**What you should do:** In the listing, from its start through the line containing "SCHILDER HIMMEL |", replace "Beschreibung" with "Details" and leave everything else unchanged. Return only those lines.

**Supplied entries:**

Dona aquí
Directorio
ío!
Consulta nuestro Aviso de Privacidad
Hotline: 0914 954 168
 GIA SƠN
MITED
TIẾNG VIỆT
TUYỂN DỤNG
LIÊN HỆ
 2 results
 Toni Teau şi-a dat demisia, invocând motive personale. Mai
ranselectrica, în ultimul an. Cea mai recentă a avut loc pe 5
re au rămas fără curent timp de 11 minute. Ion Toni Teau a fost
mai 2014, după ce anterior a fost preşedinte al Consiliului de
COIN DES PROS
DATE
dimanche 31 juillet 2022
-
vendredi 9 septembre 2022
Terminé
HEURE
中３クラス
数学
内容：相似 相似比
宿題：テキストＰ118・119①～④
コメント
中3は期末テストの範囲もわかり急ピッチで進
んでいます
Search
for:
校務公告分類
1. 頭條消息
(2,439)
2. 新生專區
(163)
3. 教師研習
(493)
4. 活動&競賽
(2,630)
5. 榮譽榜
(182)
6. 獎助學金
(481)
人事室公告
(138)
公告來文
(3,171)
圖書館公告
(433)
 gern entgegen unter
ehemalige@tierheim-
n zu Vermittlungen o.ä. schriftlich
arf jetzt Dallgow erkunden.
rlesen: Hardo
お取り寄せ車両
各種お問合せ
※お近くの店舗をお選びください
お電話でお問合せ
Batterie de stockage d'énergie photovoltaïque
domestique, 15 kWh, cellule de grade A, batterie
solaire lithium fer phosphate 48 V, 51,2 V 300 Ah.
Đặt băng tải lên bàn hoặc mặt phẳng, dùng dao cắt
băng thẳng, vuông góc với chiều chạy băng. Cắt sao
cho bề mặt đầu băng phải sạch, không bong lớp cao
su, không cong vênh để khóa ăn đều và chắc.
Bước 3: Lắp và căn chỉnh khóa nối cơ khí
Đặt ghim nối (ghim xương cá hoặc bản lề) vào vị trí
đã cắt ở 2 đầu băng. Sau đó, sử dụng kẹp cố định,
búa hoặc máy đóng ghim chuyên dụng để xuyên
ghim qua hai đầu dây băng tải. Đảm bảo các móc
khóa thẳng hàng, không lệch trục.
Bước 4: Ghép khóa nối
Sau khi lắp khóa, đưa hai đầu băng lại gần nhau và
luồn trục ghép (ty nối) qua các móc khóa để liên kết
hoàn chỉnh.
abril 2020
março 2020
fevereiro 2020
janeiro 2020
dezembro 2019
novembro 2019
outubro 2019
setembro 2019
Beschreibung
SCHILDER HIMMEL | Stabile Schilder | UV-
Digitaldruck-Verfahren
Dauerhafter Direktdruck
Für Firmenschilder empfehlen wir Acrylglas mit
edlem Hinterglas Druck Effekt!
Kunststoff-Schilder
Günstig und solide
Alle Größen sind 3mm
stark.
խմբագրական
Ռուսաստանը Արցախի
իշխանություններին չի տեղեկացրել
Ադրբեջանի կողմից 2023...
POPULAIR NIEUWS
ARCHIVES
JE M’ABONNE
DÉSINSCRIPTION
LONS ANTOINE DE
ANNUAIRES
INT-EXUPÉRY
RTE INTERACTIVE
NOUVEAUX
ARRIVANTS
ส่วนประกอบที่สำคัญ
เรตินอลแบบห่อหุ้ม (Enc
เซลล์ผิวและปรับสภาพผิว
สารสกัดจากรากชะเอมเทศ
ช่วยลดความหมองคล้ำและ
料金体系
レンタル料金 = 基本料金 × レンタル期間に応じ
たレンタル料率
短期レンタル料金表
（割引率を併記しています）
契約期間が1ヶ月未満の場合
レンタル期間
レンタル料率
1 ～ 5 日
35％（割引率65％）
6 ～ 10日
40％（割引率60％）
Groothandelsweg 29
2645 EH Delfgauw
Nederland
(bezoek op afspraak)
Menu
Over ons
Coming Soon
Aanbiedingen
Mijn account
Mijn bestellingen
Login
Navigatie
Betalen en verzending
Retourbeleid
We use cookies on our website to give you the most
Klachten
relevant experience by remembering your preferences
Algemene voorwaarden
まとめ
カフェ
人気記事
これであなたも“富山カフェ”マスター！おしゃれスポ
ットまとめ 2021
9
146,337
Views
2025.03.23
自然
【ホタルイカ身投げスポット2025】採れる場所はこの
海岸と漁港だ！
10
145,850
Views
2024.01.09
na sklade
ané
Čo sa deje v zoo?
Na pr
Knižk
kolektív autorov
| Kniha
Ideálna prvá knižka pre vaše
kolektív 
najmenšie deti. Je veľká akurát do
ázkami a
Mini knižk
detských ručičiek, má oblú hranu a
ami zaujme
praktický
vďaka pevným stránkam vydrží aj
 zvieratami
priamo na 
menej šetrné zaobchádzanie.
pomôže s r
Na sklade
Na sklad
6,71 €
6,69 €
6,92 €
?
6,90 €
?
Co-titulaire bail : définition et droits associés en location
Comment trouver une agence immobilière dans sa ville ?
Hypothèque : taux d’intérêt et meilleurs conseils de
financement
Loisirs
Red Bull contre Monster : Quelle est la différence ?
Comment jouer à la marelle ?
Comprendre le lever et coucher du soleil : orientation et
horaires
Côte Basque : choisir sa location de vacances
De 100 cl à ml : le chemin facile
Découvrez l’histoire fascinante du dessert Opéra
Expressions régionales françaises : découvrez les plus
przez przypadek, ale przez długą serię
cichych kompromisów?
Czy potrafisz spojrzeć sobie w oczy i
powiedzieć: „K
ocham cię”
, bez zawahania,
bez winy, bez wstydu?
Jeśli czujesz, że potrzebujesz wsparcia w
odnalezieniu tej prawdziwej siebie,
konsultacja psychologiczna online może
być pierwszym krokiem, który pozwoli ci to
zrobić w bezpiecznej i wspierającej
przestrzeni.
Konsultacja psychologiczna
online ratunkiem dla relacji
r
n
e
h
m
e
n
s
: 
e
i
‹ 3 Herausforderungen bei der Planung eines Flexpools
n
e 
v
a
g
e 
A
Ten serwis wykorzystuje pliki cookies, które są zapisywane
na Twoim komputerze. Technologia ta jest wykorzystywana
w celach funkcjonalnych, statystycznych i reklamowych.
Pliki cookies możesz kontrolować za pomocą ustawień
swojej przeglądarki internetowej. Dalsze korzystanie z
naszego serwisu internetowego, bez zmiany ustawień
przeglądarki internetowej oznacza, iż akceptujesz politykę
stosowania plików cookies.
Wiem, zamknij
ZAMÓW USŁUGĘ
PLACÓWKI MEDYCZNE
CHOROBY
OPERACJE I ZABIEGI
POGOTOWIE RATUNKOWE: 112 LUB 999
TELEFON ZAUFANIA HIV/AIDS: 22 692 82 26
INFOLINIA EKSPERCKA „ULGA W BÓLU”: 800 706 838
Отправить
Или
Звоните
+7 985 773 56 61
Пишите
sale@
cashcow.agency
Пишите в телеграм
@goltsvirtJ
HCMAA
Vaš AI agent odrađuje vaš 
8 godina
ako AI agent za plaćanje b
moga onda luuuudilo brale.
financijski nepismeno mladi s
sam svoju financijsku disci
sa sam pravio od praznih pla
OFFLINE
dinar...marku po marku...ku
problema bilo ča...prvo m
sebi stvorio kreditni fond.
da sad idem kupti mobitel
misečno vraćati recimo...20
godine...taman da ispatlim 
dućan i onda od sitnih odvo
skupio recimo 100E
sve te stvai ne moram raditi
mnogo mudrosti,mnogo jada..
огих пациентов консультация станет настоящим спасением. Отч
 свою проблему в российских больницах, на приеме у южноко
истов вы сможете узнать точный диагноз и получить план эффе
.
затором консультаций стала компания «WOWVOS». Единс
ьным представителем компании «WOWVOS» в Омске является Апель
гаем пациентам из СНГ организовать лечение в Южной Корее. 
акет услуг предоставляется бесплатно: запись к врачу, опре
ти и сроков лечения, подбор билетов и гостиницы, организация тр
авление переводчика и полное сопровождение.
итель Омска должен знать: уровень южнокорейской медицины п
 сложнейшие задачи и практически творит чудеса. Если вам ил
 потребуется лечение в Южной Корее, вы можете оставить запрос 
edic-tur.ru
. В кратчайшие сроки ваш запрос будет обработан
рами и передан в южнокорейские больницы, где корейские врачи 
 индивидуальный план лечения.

**Reply to the exercise:**
Dona aquí
Directorio
ío!
Consulta nuestro Aviso de Privacidad
Hotline: 0914 954 168
 GIA SƠN
MITED
TIẾNG VIỆT
TUYỂN DỤNG
LIÊN HỆ
 2 results
 Toni Teau şi-a dat demisia, invocând motive personale. Mai
ranselectrica, în ultimul an. Cea mai recentă a avut loc pe 5
re au rămas fără curent timp de 11 minute. Ion Toni Teau a fost
mai 2014, după ce anterior a fost preşedinte al Consiliului de
COIN DES PROS
DATE
dimanche 31 juillet 2022
-
vendredi 9 septembre 2022
Terminé
HEURE
中３クラス
数学
内容：相似 相似比
宿題：テキストＰ118・119①～④
コメント
中3は期末テストの範囲もわかり急ピッチで進
んでいます
Search
for:
校務公告分類
1. 頭條消息
(2,439)
2. 新生專區
(163)
3. 教師研習
(493)
4. 活動&競賽
(2,630)
5. 榮譽榜
(182)
6. 獎助學金
(481)
人事室公告
(138)
公告來文
(3,171)
圖書館公告
(433)
 gern entgegen unter
ehemalige@tierheim-
n zu Vermittlungen o.ä. schriftlich
arf jetzt Dallgow erkunden.
rlesen: Hardo
お取り寄せ車両
各種お問合せ
※お近くの店舗をお選びください
お電話でお問合せ
Batterie de stockage d'énergie photovoltaïque
domestique, 15 kWh, cellule de grade A, batterie
solaire lithium fer phosphate 48 V, 51,2 V 300 Ah.
Đặt băng tải lên bàn hoặc mặt phẳng, dùng dao cắt
băng thẳng, vuông góc với chiều chạy băng. Cắt sao
cho bề mặt đầu băng phải sạch, không bong lớp cao
su, không cong vênh để khóa ăn đều và chắc.
Bước 3: Lắp và căn chỉnh khóa nối cơ khí
Đặt ghim nối (ghim xương cá hoặc bản lề) vào vị trí
đã cắt ở 2 đầu băng. Sau đó, sử dụng kẹp cố định,
búa hoặc máy đóng ghim chuyên dụng để xuyên
ghim qua hai đầu dây băng tải. Đảm bảo các móc
khóa thẳng hàng, không lệch trục.
Bước 4: Ghép khóa nối
Sau khi lắp khóa, đưa hai đầu băng lại gần nhau và
luồn trục ghép (ty nối) qua các móc khóa để liên kết
hoàn chỉnh.
abril 2020
março 2020
fevereiro 2020
janeiro 2020
dezembro 2019
novembro 2019
outubro 2019
setembro 2019
Details
SCHILDER HIMMEL | Stabile Schilder | UV-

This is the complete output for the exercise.